La première moitié d’une histoire en deux parties, Dead Reckoning, première partie J’ai eu besoin de quelques passages supplémentaires dans la salle de scénariste avant de passer à l’écran. D’une durée de près de trois heures, vous vous demandez peut-être, après avoir tout parcouru, pourquoi le réalisateur et co-scénariste Christopher McQuarrie a ressenti le besoin d’étendre cette histoire sur deux films et probablement sur près de six heures. Après tout, ce n’est pas très bon.
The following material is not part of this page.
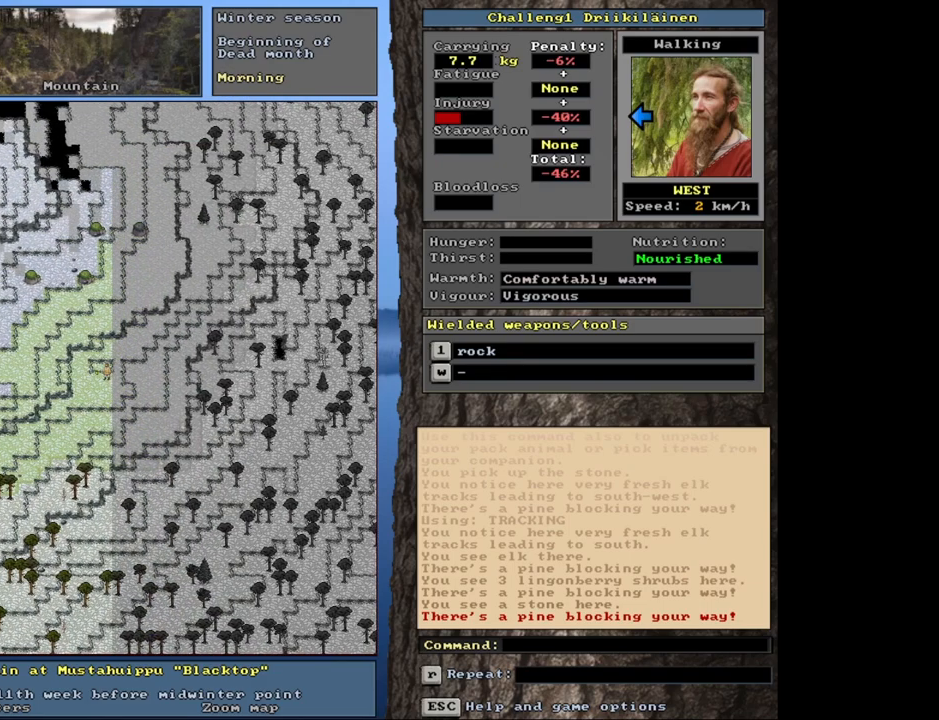
{"keys": ["ctrl"], "mouse": [], "events": [[17, "num4", "down"], [117, "num4", "up"], [200, "num4", "down"], [283, "num4", "up"], [367, "num4", "down"], [500, "num4", "up"]]}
À propos de l’IA sensible, un méchant arrogant mais unidimensionnel, et de l’équipe qui se retrouve une fois de plus à l’écart du gouvernement américain, Dead Reckoning souffre de scènes interminables, de dialogues maladroits et d’une complexité inutile. Tout cela est juste un peu stupide, ce qui est dommage étant donné la solidité constante de la plupart des autres éléments. Mission impossible la franchise l’a été.

Ce qui est cohérent, c’est l’action. Le film contient plusieurs séquences d’action bien mises en scène et qui font transpirer qui méritent d’être vues sur grand écran. Oui, il y a la grande scène de la moto hors de la falaise, mais curieusement, celle-ci laisse à peine une marque (principalement parce que l’élément marketing en coulisses est plus alléchant que le produit final). C’est le reste de l’action qui fait que le prix d’entrée en vaut la peine : un jeu du chat et de la souris dans un aéroport se démarque, entre autres.

Mais ce film aurait facilement pu être un simple événement de deux heures sans qu’une deuxième partie soit nécessaire. La narration semble un peu désespérée, comme si les cinéastes savaient qu’ils n’avaient pas tout compris, mais qu’ils continuaient à se superposer dans l’espoir que vous ne le remarquiez pas. Les personnages, qui ont si merveilleusement interagi dans les films précédents, se parlent avec des répliques mal formulées ; Ving Rhames semble prêt à prendre sa retraite, et Simon Pegg est un peu trop Simon Pegg-y lors de cette remise des gaz. Même Tom Cruise, malgré tous ses efforts, semble manquer de la conviction et de l’intensité auxquelles vous vous attendez – peut-être est-ce le résultat de la dépendance excessive du film à l’humour (la franchise a clairement et malheureusement atteint le « nous allons se moquer de nous-mêmes »).

Dead Reckoning gère particulièrement mal le personnage badass de Rebecca Ferguson. C’est même insultant. Alors que la nouvelle venue Hayley Atwell constitue un bel ajout, le film traite le développement de son personnage de manière négligente et hâtive – encore une fois, les cinéastes continuent de se superposer avec l’espoir que vous ne le remarquez pas (ou que vous ne vous en souciez pas).

J’ai particulièrement détesté le méchant Gabriel (Esai Morales), qui est plus odieux qu’intimidant. Il est censé être une force omnisciente du mal, mais le personnage est si mal écrit qu’il est difficile de le prendre au sérieux. Cela n’aide pas que son patron soit un algorithme.

Malgré toutes ces critiques, Mission : Impossible – Dead Reckoning, première partie est divertissant. Même si sa longueur est inutile, on ne le sent jamais vraiment – ​​McQuarrie maintient un rythme frénétique. Et encore une fois, l’action est de premier ordre – peut-être pas Tomber qualité, mais certainement conforme à ce que vous attendez de la franchise.

En bref, Dead Reckoning est un blockbuster estival qui en vaut la peine. Ce n’est pas l’incroyable suite à Tomber Je l’espérais, et ce n’est pas non plus le thriller intelligent que l’on attend d’un film. Mission impossible film, mais c’est rapide, c’est amusant, et il est enfin là.

Révision par Erik Samdahl, sauf indication contraire.